Types of sound energy events are determined by searching the energy dynamics for the sound dynamic components that comprise the events. For the detection of sound energy events, a window used and is characterised by the dominant components in the window. The dominant component is either the step edge attack or step edge decay, determined by which occurs first. If neither step edge is present, the dominant component is determined among the remaining components as one occurring as a majority.
Sound Energy Event 1:A period of low sound
energy, followed by a step edge attack or a single window slope attack,
subsequently followed by a window of slope decay or step edge decay,
within n windows of the attack.
Sound Energy Event 2:Slope attack for a minimum of n windows, followed by a period of sustained or
general energy.
Sound Energy Event 3:A period of low sound energy, followed by
a step edge attack or a single window slope attack, subsequently
followed by a period of n windows of
sustained sound energy.
Sound Energy Event 4:Slope attack for a minimum of n windows, followed by a window of slope decay or
step edge decay, within n windows of the
attack.
The optimum neighborhood (window) size for the labeling of segment dynamics and for the sound energy event detection was determined by running the detection algorithm on a sample audio track taken from the The Mummy and comparing the results with the manually determined ground truth. The best performance was achieved using a window size of 9, corresponding to a window of 0.9s, with a tolerance of 80%, and using a minimum of 2 windows to detect the slope attack for sound energy events 2 and 3.
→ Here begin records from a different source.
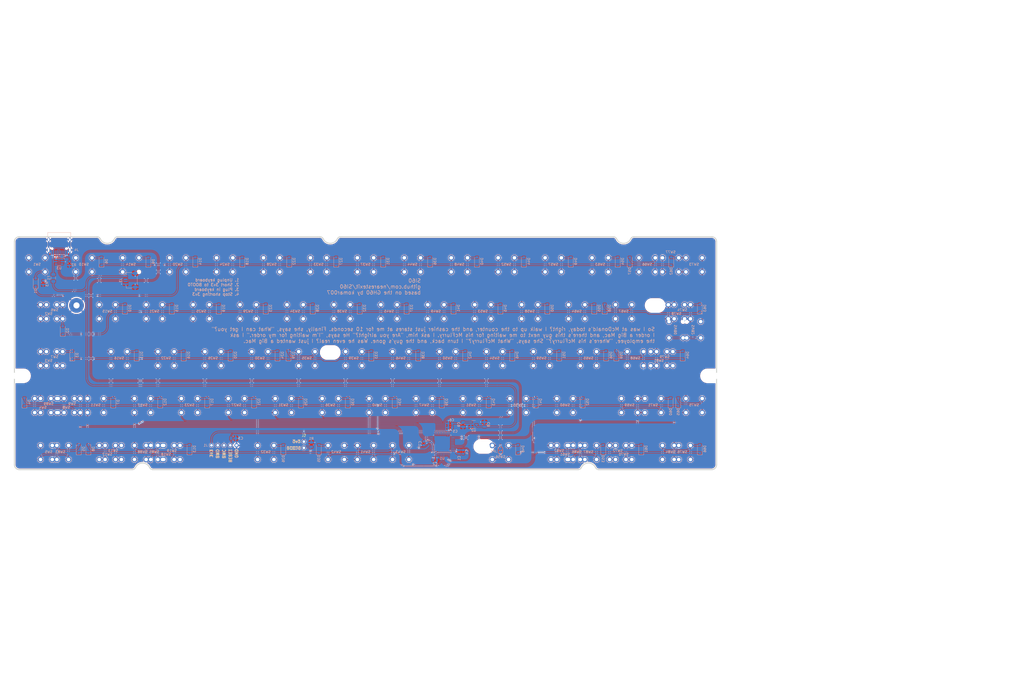
<source format=kicad_pcb>
(kicad_pcb
	(version 20240108)
	(generator "pcbnew")
	(generator_version "8.0")
	(general
		(thickness 1.6)
		(legacy_teardrops no)
	)
	(paper "A4")
	(layers
		(0 "F.Cu" signal)
		(31 "B.Cu" signal)
		(32 "B.Adhes" user "B.Adhesive")
		(33 "F.Adhes" user "F.Adhesive")
		(34 "B.Paste" user)
		(35 "F.Paste" user)
		(36 "B.SilkS" user "B.Silkscreen")
		(37 "F.SilkS" user "F.Silkscreen")
		(38 "B.Mask" user)
		(39 "F.Mask" user)
		(40 "Dwgs.User" user "User.Drawings")
		(41 "Cmts.User" user "User.Comments")
		(42 "Eco1.User" user "User.Eco1")
		(43 "Eco2.User" user "User.Eco2")
		(44 "Edge.Cuts" user)
		(45 "Margin" user)
		(46 "B.CrtYd" user "B.Courtyard")
		(47 "F.CrtYd" user "F.Courtyard")
		(48 "B.Fab" user)
		(49 "F.Fab" user)
		(50 "User.1" user)
		(51 "User.2" user)
		(52 "User.3" user)
		(53 "User.4" user)
		(54 "User.5" user)
		(55 "User.6" user)
		(56 "User.7" user)
		(57 "User.8" user)
		(58 "User.9" user)
	)
	(setup
		(pad_to_mask_clearance 0)
		(allow_soldermask_bridges_in_footprints no)
		(pcbplotparams
			(layerselection 0x00010fc_ffffffff)
			(plot_on_all_layers_selection 0x0000000_00000000)
			(disableapertmacros no)
			(usegerberextensions no)
			(usegerberattributes yes)
			(usegerberadvancedattributes yes)
			(creategerberjobfile yes)
			(dashed_line_dash_ratio 12.000000)
			(dashed_line_gap_ratio 3.000000)
			(svgprecision 4)
			(plotframeref no)
			(viasonmask no)
			(mode 1)
			(useauxorigin no)
			(hpglpennumber 1)
			(hpglpenspeed 20)
			(hpglpendiameter 15.000000)
			(pdf_front_fp_property_popups yes)
			(pdf_back_fp_property_popups yes)
			(dxfpolygonmode yes)
			(dxfimperialunits yes)
			(dxfusepcbnewfont yes)
			(psnegative no)
			(psa4output no)
			(plotreference yes)
			(plotvalue yes)
			(plotfptext yes)
			(plotinvisibletext no)
			(sketchpadsonfab no)
			(subtractmaskfromsilk no)
			(outputformat 1)
			(mirror no)
			(drillshape 1)
			(scaleselection 1)
			(outputdirectory "")
		)
	)
	(net 0 "")
	(net 1 "GND")
	(net 2 "+3V3")
	(net 3 "NRST")
	(net 4 "+5V")
	(net 5 "ROW0")
	(net 6 "ROW3")
	(net 7 "Net-(D15-A)")
	(net 8 "Net-(D16-A)")
	(net 9 "ROW1")
	(net 10 "Net-(D17-A)")
	(net 11 "ROW2")
	(net 12 "Net-(D18-A)")
	(net 13 "Net-(D19-A)")
	(net 14 "ROW4")
	(net 15 "Net-(D21-A)")
	(net 16 "Net-(D22-A)")
	(net 17 "Net-(D23-A)")
	(net 18 "Net-(D24-A)")
	(net 19 "Net-(D26-A)")
	(net 20 "Net-(D27-A)")
	(net 21 "Net-(D28-A)")
	(net 22 "Net-(D29-A)")
	(net 23 "Net-(D31-A)")
	(net 24 "Net-(D32-A)")
	(net 25 "Net-(D33-A)")
	(net 26 "Net-(D34-A)")
	(net 27 "Net-(D37-A)")
	(net 28 "Net-(D38-A)")
	(net 29 "Net-(D39-A)")
	(net 30 "Net-(D40-A)")
	(net 31 "Net-(D43-A)")
	(net 32 "Net-(D44-A)")
	(net 33 "Net-(D45-A)")
	(net 34 "Net-(D48-A)")
	(net 35 "Net-(D49-A)")
	(net 36 "Net-(D50-A)")
	(net 37 "Net-(D51-A)")
	(net 38 "Net-(D53-A)")
	(net 39 "Net-(D54-A)")
	(net 40 "Net-(D55-A)")
	(net 41 "Net-(D56-A)")
	(net 42 "Net-(D58-A)")
	(net 43 "Net-(D59-A)")
	(net 44 "Net-(D60-A)")
	(net 45 "Net-(D61-A)")
	(net 46 "Net-(D62-A)")
	(net 47 "Net-(D63-A)")
	(net 48 "Net-(D64-A)")
	(net 49 "Net-(D65-A)")
	(net 50 "Net-(D46-A)")
	(net 51 "D+")
	(net 52 "D-")
	(net 53 "COL0")
	(net 54 "COL13")
	(net 55 "COL1")
	(net 56 "COL2")
	(net 57 "COL3")
	(net 58 "COL4")
	(net 59 "COL5")
	(net 60 "COL6")
	(net 61 "COL7")
	(net 62 "COL8")
	(net 63 "COL9")
	(net 64 "COL10")
	(net 65 "COL11")
	(net 66 "COL12")
	(net 67 "BOOT0")
	(net 68 "unconnected-(U1-PF1-Pad6)")
	(net 69 "unconnected-(U1-PB8-Pad45)")
	(net 70 "unconnected-(U1-PB4-Pad40)")
	(net 71 "unconnected-(U1-PB9-Pad46)")
	(net 72 "unconnected-(U1-PB3-Pad39)")
	(net 73 "unconnected-(U1-PB11-Pad22)")
	(net 74 "SWC")
	(net 75 "unconnected-(U1-PA10-Pad31)")
	(net 76 "SWD")
	(net 77 "Net-(D3-A)")
	(net 78 "Net-(D4-A)")
	(net 79 "Net-(D5-A)")
	(net 80 "Net-(D6-A)")
	(net 81 "Net-(D9-A)")
	(net 82 "Net-(D10-A)")
	(net 83 "Net-(D11-A)")
	(net 84 "Net-(D12-A)")
	(net 85 "Net-(D13-A)")
	(net 86 "Net-(D14-A)")
	(net 87 "Net-(D1-A)")
	(net 88 "Net-(D2-A)")
	(net 89 "Net-(D41-A)")
	(net 90 "Net-(D35-A)")
	(net 91 "Net-(D36-A)")
	(net 92 "COL14")
	(net 93 "COL21")
	(net 94 "Net-(D7-A)")
	(net 95 "Net-(D8-A)")
	(net 96 "Net-(D20-A)")
	(net 97 "Net-(D25-A)")
	(net 98 "Net-(D30-A)")
	(net 99 "Net-(D42-A)")
	(net 100 "Net-(D47-A)")
	(net 101 "Net-(D52-A)")
	(net 102 "Net-(D57-A)")
	(net 103 "Net-(D66-A)")
	(net 104 "unconnected-(U1-PF0-Pad5)")
	(net 105 "unconnected-(U1-PB15-Pad28)")
	(net 106 "unconnected-(U1-PB14-Pad27)")
	(net 107 "unconnected-(U1-PA8-Pad29)")
	(net 108 "unconnected-(U1-PA9-Pad30)")
	(net 109 "Net-(JP1-B)")
	(net 110 "VBUS")
	(net 111 "unconnected-(J4-SBU2-PadB8)")
	(net 112 "unconnected-(J4-SBU1-PadA8)")
	(net 113 "Net-(J4-CC1)")
	(net 114 "Net-(J4-CC2)")
	(net 115 "unconnected-(U3-IO2-Pad3)")
	(net 116 "unconnected-(U3-IO3-Pad4)")
	(footprint "SI60:SW_HiTek725_1u_OvalLeft" (layer "F.Cu") (at 257.175 0))
	(footprint "SI60:SW_HiTek725_1u" (layer "F.Cu") (at 261.9375 19.05))
	(footprint "SI60:SW_HiTek725_1u" (layer "F.Cu") (at 7.14375 19.05))
	(footprint "SI60:SW_HiTek725_1u" (layer "F.Cu") (at 85.725 19.05))
	(footprint "SI60:SW_HiTek725_1u" (layer "F.Cu") (at 138.1125 57.15))
	(footprint "SI60:SW_HiTek725_1u" (layer "F.Cu") (at 238.125 76.2))
	(footprint "SI60:SW_HiTek725_1u" (layer "F.Cu") (at 185.7375 38.1))
	(footprint "SI60:SW_HiTek725_1u" (layer "F.Cu") (at 123.825 19.05))
	(footprint "SI60:SW_HiTek725_1u_OvalRight" (layer "F.Cu") (at 214.3125 76.2))
	(footprint "SI60:SW_HiTek725_1u_OvalRight" (layer "F.Cu") (at 242.8875 38.1))
	(footprint "SI60:SW_HiTek725_1u" (layer "F.Cu") (at 152.4 0))
	(footprint "SI60:SW_HiTek725_1u" (layer "F.Cu") (at 92.86875 76.2))
	(footprint "SI60:SW_HiTek725_1u" (layer "F.Cu") (at 52.3875 38.1))
	(footprint "SI60:SW_HiTek725_1u" (layer "F.Cu") (at 54.76875 76.2))
	(footprint "SI60:GH60_Standoff_Slot_Edge" (layer "F.Cu") (at -7.68987 47.30118))
	(footprint "SI60:SW_HiTek725_1u_OvalLeft" (layer "F.Cu") (at 23.8125 57.15))
	(footprint "SI60:SW_HiTek725_1u" (layer "F.Cu") (at 71.4375 38.1))
	(footprint "SI60:SW_HiTek725_1u" (layer "F.Cu") (at 61.9125 57.15))
	(footprint "SI60:SW_HiTek725_1u" (layer "F.Cu") (at 9.525 76.2))
	(footprint "SI60:SW_HiTek725_1u" (layer "F.Cu") (at 188.11875 76.2))
	(footprint "SI60:SW_HiTek725_1u" (layer "F.Cu") (at 235.74375 76.2))
	(footprint "SI60:SW_HiTek725_1u_JST" (layer "F.Cu") (at 38.1 0))
	(footprint "SI60:SW_HiTek725_1u_OvalRight" (layer "F.Cu") (at 42.8625 76.2))
	(footprint "SI60:SW_HiTek725_1u" (layer "F.Cu") (at 80.9625 57.15))
	(footprint "SI60:SW_HiTek725_1u" (layer "F.Cu") (at 209.55 0))
	(footprint "SI60:SW_HiTek725_1u" (layer "F.Cu") (at 11.90625 57.15))
	(footprint "SI60:SW_HiTek725_1u" (layer "F.Cu") (at 4.7625 19.05))
	(footprint "SI60:SW_HiTek725_1u" (layer "F.Cu") (at 261.9375 76.2))
	(footprint "SI60:SW_HiTek725_1u" (layer "F.Cu") (at 119.0625 57.15))
	(footprint "SI60:SW_HiTek725_1u_OvalLeft" (layer "F.Cu") (at 223.8375 76.2))
	(footprint "SI60:GH60_Standoff_Slot" (layer "F.Cu") (at 119.0525 37.79998))
	(footprint "SI60:PinHeader_1x05_P2.54mm_DEBUG" (layer "F.Cu") (at 70.84 75.53 90))
	(footprint "SI60:SW_HiTek725_1u" (layer "F.Cu") (at 142.875 19.05))
	(footprint "SI60:SW_HiTek725_1u" (layer "F.Cu") (at 176.2125 57.15))
	(footprint "SI60:SW_HiTek725_1u" (layer "F.Cu") (at 28.575 76.2))
	(footprint "SI60:SW_HiTek725_1u" (layer "F.Cu") (at 47.625 76.2))
	(footprint "SI60:SW_HiTek725_1u" (layer "F.Cu") (at 259.55625 19.05))
	(footprint "SI60:SW_HiTek725_1u" (layer "F.Cu") (at 238.125 19.05))
	(footprint "SI60:SW_HiTek725_1u" (layer "F.Cu") (at 195.2625 57.15))
	(footprint "SI60:SW_HiTek725_1u_OvalLeft" (layer "F.Cu") (at 52.3875 76.2))
	(footprint "SI60:SW_HiTek725_1u" (layer "F.Cu") (at 47.625 19.05))
	(footprint "SI60:SW_HiTek725_1u"
		(locked yes)
		(layer "F.Cu")
		(uuid "62fc6637-13f8-4464-afd6-09c72358aa32")
		(at 104.775 19.05)
		(property "Reference" "SW34"
			(at 0 2 0)
			(unlocked yes)
			(layer "B.SilkS")
			(uuid "d24d8b27-a5c6-492f-9354-0f7bfebfe327")
			(effects
				(font
					(size 1 1)
					(thickness 0.15)
				)
				(justify mirror)
			)
		)
		(property "Value" "MX_SW_solder"
			(at 0 1 0)
			(unlocked yes)
			(layer "F.Fab")
			(uuid "b0351257-8925-46ba-9902-42b712efe5fb")
			(effects
				(font
					(size 1 1)
					(thickness 0.15)
				)
			)
		)
		(property "Footprint" "SI60:SW_HiTek725_1u"
			(at 0 0 0)
			(unlocked yes)
			(layer "F.Fab")
			(hide yes)
			(uuid "da010085-113d-4045-b596-d8d37aaafbbf")
			(effects
				(font
					(size 1 1)
					(thickness 0.15)
				)
			)
		)
		(property "Datasheet" ""
			(at 0 0 0)
			(unlocked yes)
			(layer "F.Fab")
			(hide yes)
			(uuid "127e8522-abd1-4b38-9cf2-bea455d44642")
			(effects
				(font
					(size 1 1)
					(thickness 0.15)
				)
			)
		)
		(property "Description" "Push button switch, normally open, two pins, 45° tilted"
			(at 0 0 0)
			(unlocked yes)
			(layer "F.Fab")
			(hide yes)
			(uuid "40b60466-9543-4ab3-b21b-64e15e9ab07f")
			(effects
				(font
					(size 1 1)
					(thickness 0.15)
				)
			)
		)
		(path "/8e82398b-d7ef-48ed-9130-ffdc3a89a378")
		(sheetname "Root")
		(sheetfile "SI60.kicad_sch")
		(attr smd exclude_from_pos_files exclude_from_bom)
		(fp_rect
			(start -9.525 -9.525)
			(end 9.525
... [2794749 chars truncated]
</source>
The algorithm was used to detect the sound energy events for the audio segments detailed in Section 3.1. For each film, the true positives, false positives, and false negatives were determined. The true positives (TP) are the sound energy events detected by the algorithm that were confirmed by the ground truth also to correspond to a symbolic meaning. The false negatives (FN) or misses correspond to the ground truth symbolic energy events that were not detected by the algorithm. The false positives (FP) detected by the algorithm are split into two sets: The FP events detected by the algorithm that display the sound dynamics of the events, yet do not correctly exhibit the affect or the meaning that corresponds to the energy event, are termed as negative affect events. The “other” category of the false positives corresponds to sections of the film audio that are erroneously detected as energy events.
Table 2 displays results for the automatic detection of the sound energy events for each of the audio tracks analyzed. While the detection rates of the sound events varied significantly, from 61% for track 1 of Pitch Black to 83% for the track 1 of The Mummy, an average of 71% of the sound energy events determined in the ground truth were automatically correctly detected.
Table 2: Results of automatic detection of sound energy events.
|
Table 3: Classification accuracy for the event type detection.
|
Table 4: Data support for the sound energy events and their
affect.
|
This paper proposes a method to automatically search the audio track of film for affective sound events characterised by the dynamics of the sound energy of the audio. Four sound energy events are proposed that correspond to specific affect and symbolic meaning in films from the horror genre. While the sound dynamics that characterise the sound energy events do not solely occur when the proposed affect is present in the film, our experimental results from film audio tracks show that the majority of the occurrences of the sound energy events do coincide with the affect evoked.